Es ist daher wenig verwunderlich, dass viele eher progressive Kommentator*innen zu negativen Analysen bezüglich des grünen Strategiewechsels kommen. Der Aufsehen erregendste davon war sicherlich Robert Pausch mit "Die Habeckisierung ist gescheitert". Seine Analyse postuliert effektiv, dass die Grünen all die Schritte dieses Strategiewechsels bereits seit 2018 (als Habeck und Baerbock Vorsitzende wurden) betrieben und sich einer unideologischen Strategie pragmatischer Kompromisse verschrieben hätten. Dies sei offensichtlich weder von der Presse noch den politischen Gegnern goutiert worden. Entsprechend sei der aktuelle Versuch, mehr vom Gleichen zu unternehmen, zum Scheitern verurteilt. Ähnlich sieht das auch Jonas Schaible, der vor allem die die Hilflosigkeit der Partei betont.

Einträge aus einer Sammlung

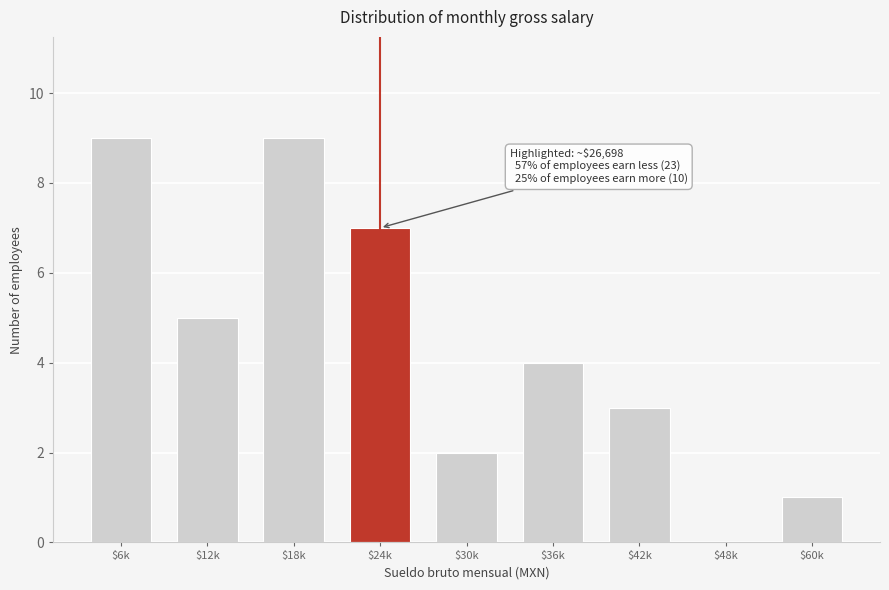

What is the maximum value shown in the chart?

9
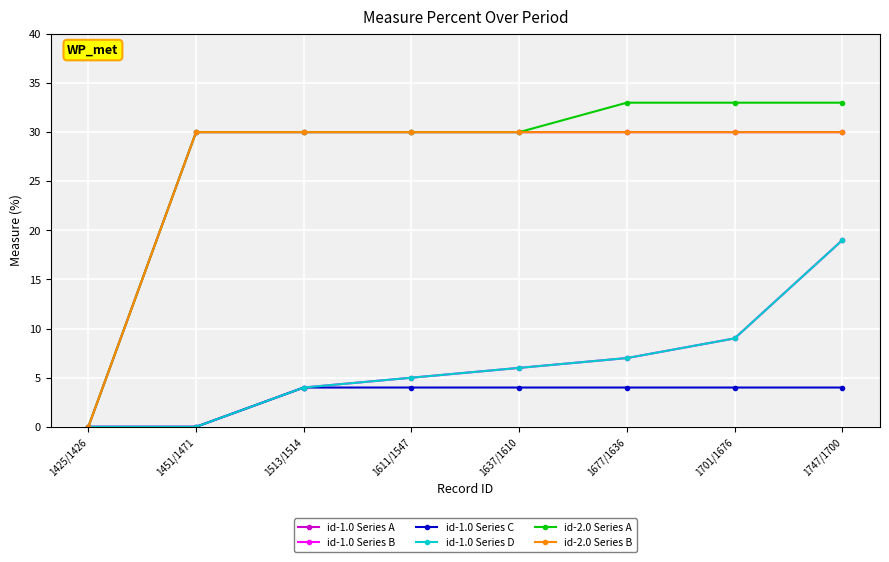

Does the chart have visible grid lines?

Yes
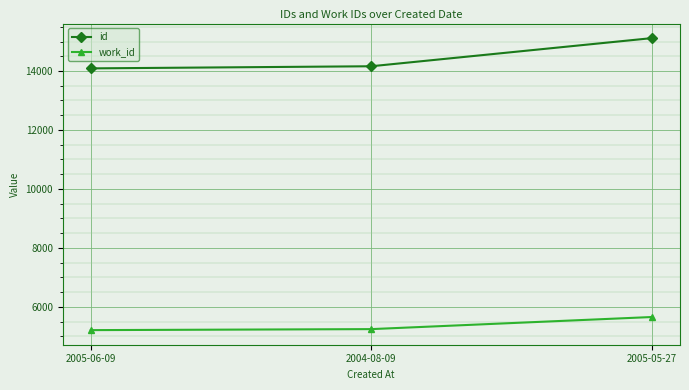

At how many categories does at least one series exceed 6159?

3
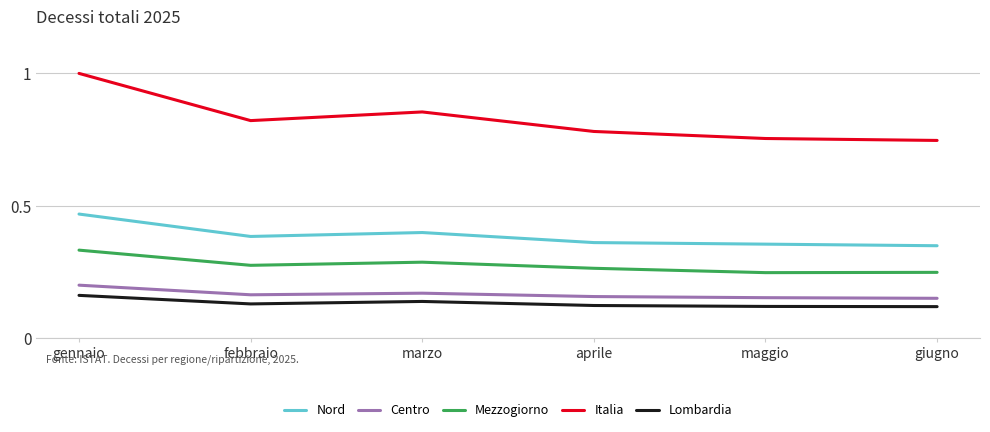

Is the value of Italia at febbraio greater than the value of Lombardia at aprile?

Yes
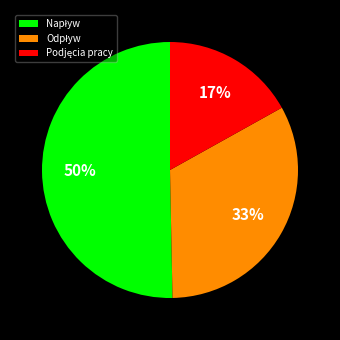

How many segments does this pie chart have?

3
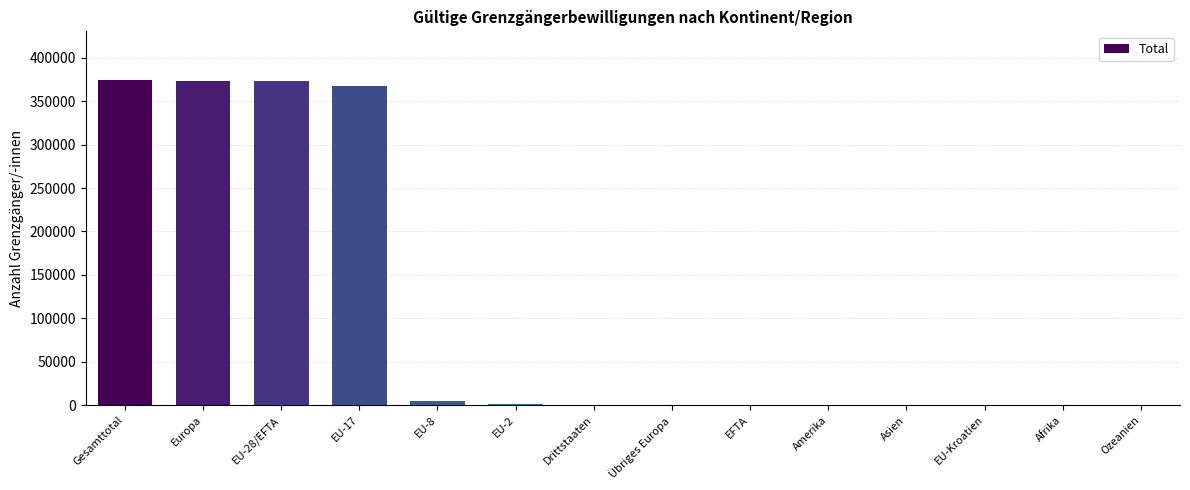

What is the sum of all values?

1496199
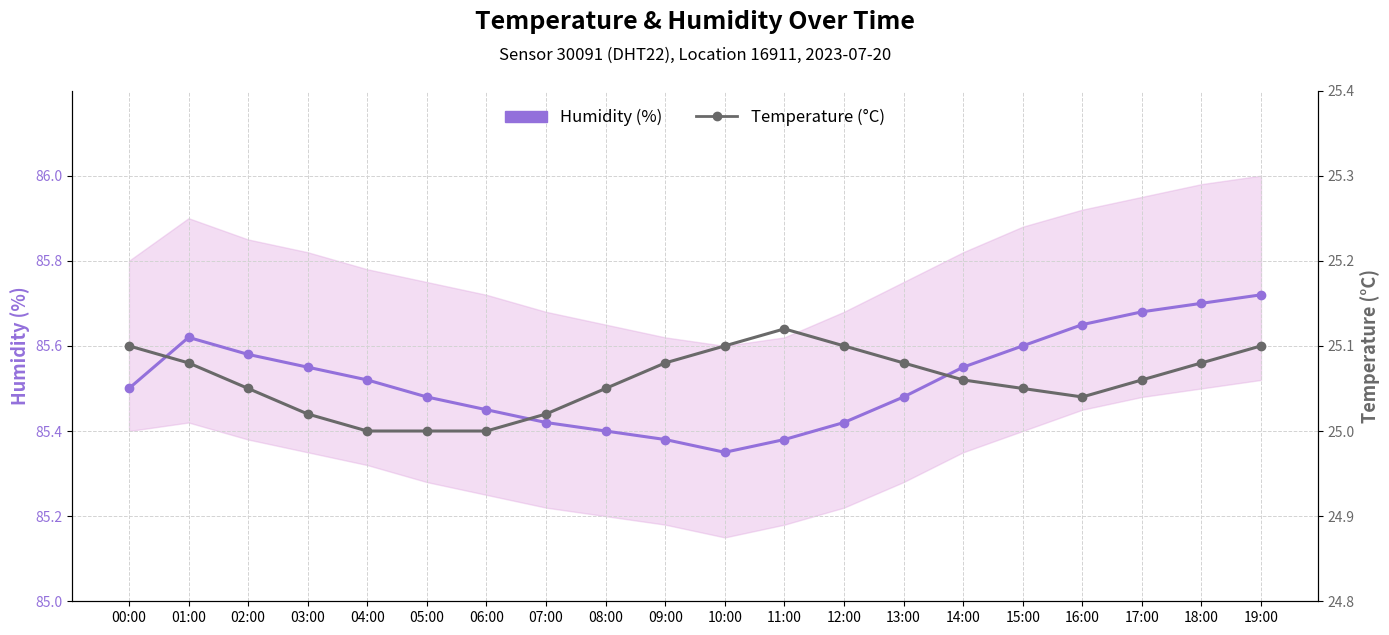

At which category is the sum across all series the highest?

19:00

Aufgabe 1:
Nennen Sie alle Personen, die im Textauszug über den grünen Strategiewechsel namentlich erwähnt werden.
Aufgabe 2:
Setzen Sie den Textauszug über den grünen Strategiewechsel im Anschluss an seinen letzten Satz fort.
Die Einträge werden hierfür nicht benötigt.

Schriftliche Antwort 1:
Robert Pausch, Habeck, Baerbock, Jonas Schaible

Schriftliche Antwort 2:
Was diese Art der Argumentation stichhaltig macht, ist die Erfahrung der SPD. Dieselbe Dynamik plagte die Partei für über ein Jahrzehnt, und sie erholte sich nie davon. Dass Scholz 2021 mit rund 24% Kanzler werden konnte, wo Steinmeiers 23% im Jahr 2009 das schlechtesvorstellbare Ergebnis aller Zeiten darstellte, lag an der Schwäche der CDU und dem Aufstieg der vormaligen Kleinparteien, nicht an einer wiedergewonnen Stärke der SPD. Was genau wäre die Hoffnung der 10%-Grünen an dieser Stelle? "Mehr vom Gleichen" ist nie ein besonders gutes Rezept, wenn man gerade am Verlieren ist.
Aber.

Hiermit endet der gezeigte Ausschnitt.